◆ What you should do ◆
Would you restate the full listing word for word and omit its pictures?

◆ Dataset section ◆
----------------
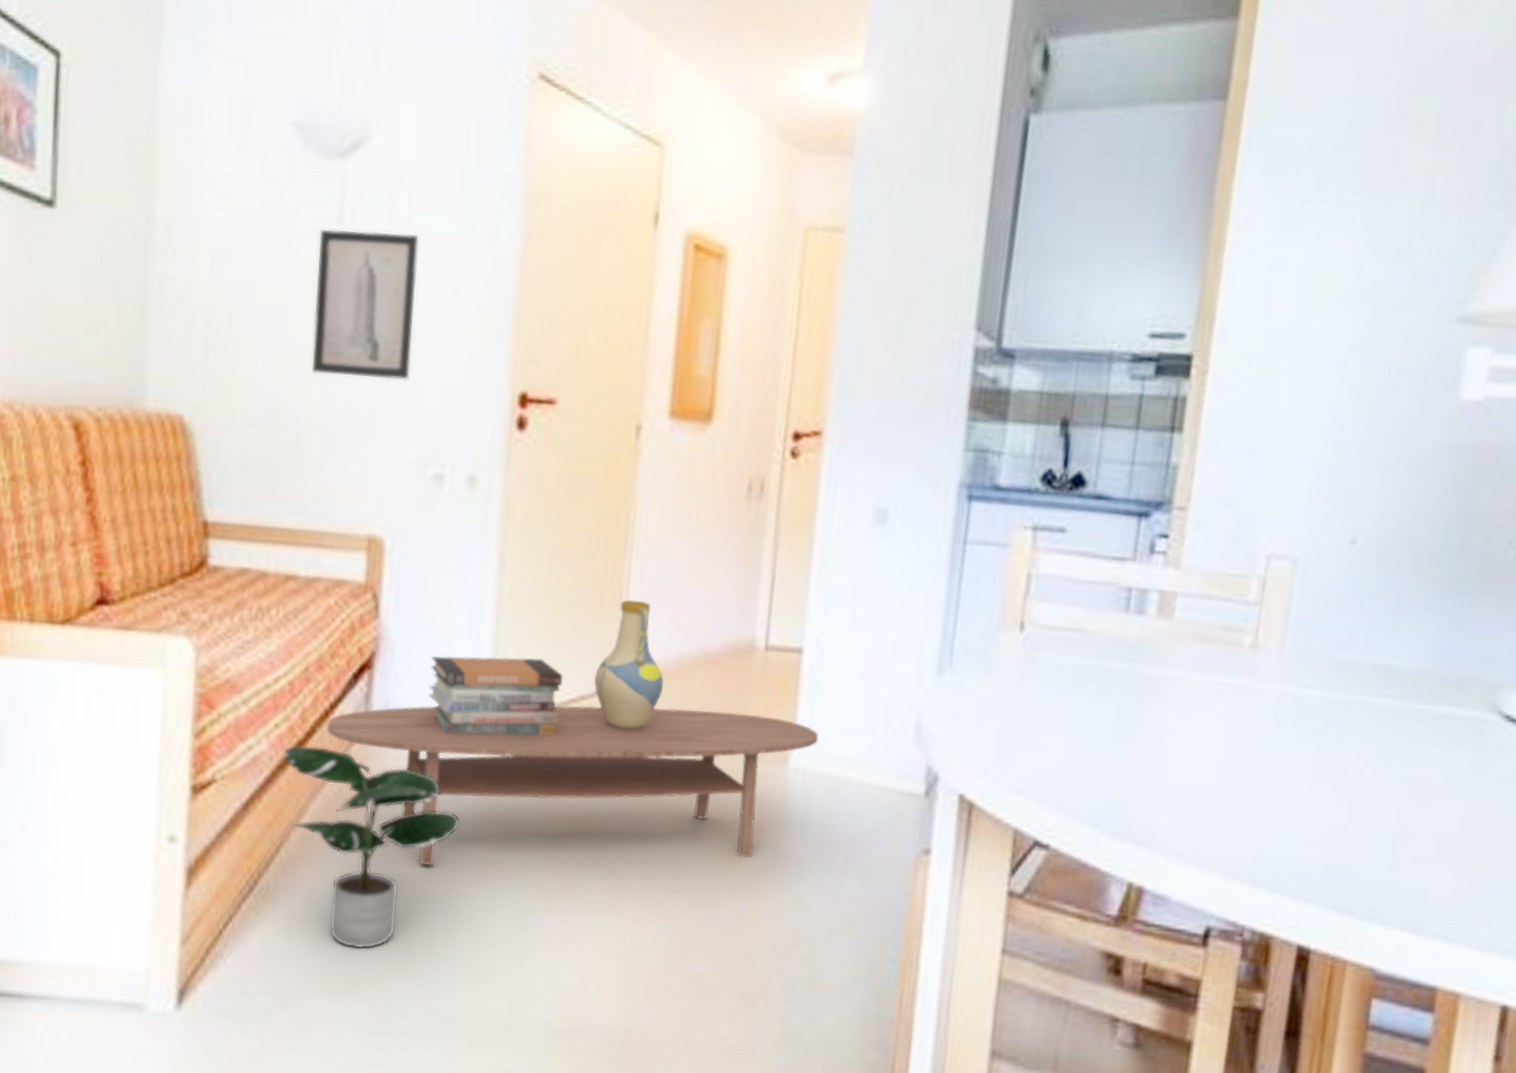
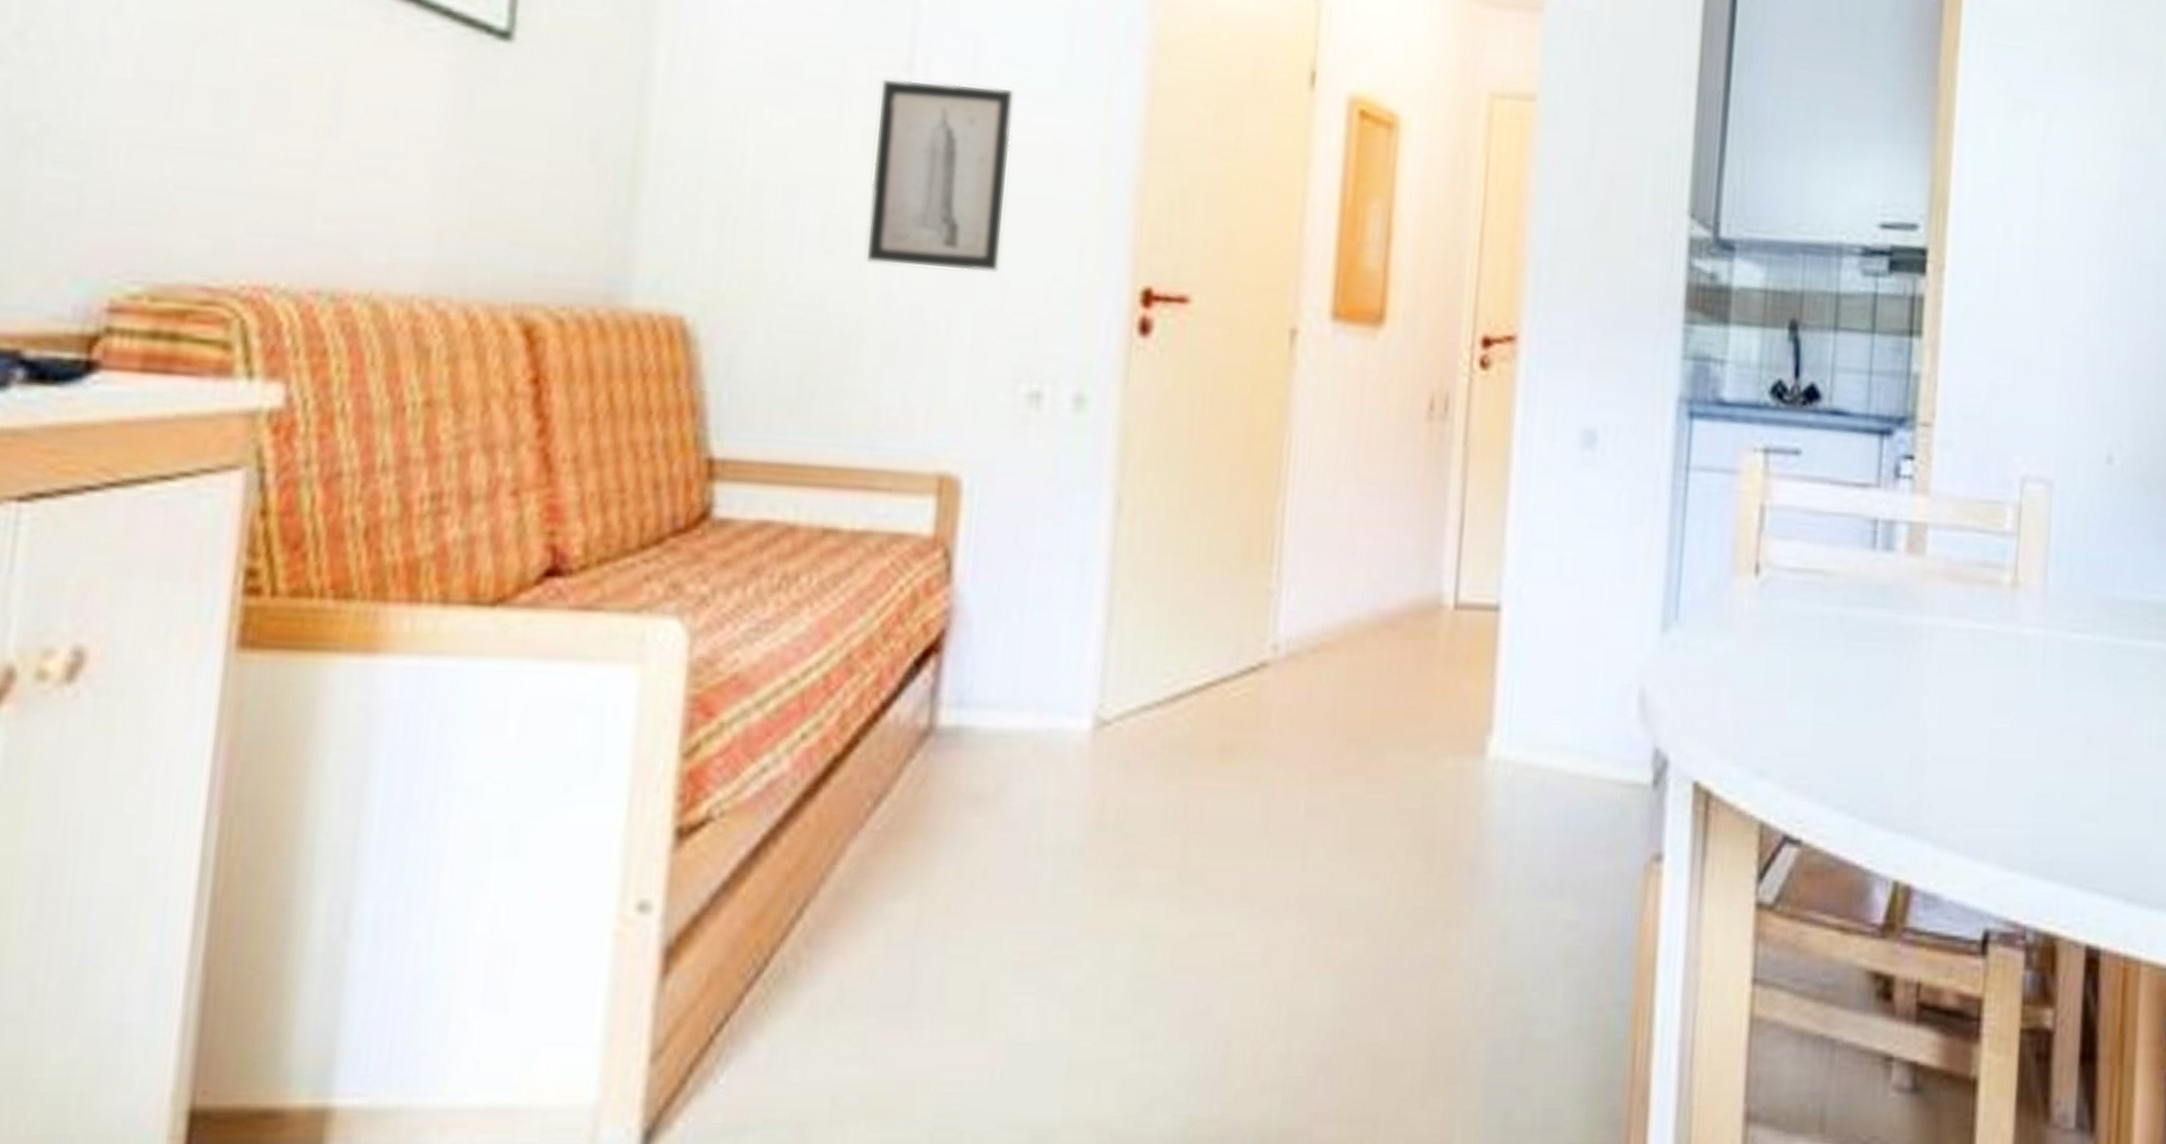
potted plant: present [282,744,460,949] -> none [811,761,1059,1046]
coffee table: present [327,705,819,866] -> none [875,689,1523,921]
book stack: present [428,655,564,736] -> none [1018,629,1200,736]
vase: present [594,599,665,730] -> none [1239,549,1329,720]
----------------
◆ Reply ◆
potted plant: present [282,744,460,949] -> none [811,761,1059,1046]
coffee table: present [327,705,819,866] -> none [875,689,1523,921]
book stack: present [428,655,564,736] -> none [1018,629,1200,736]
vase: present [594,599,665,730] -> none [1239,549,1329,720]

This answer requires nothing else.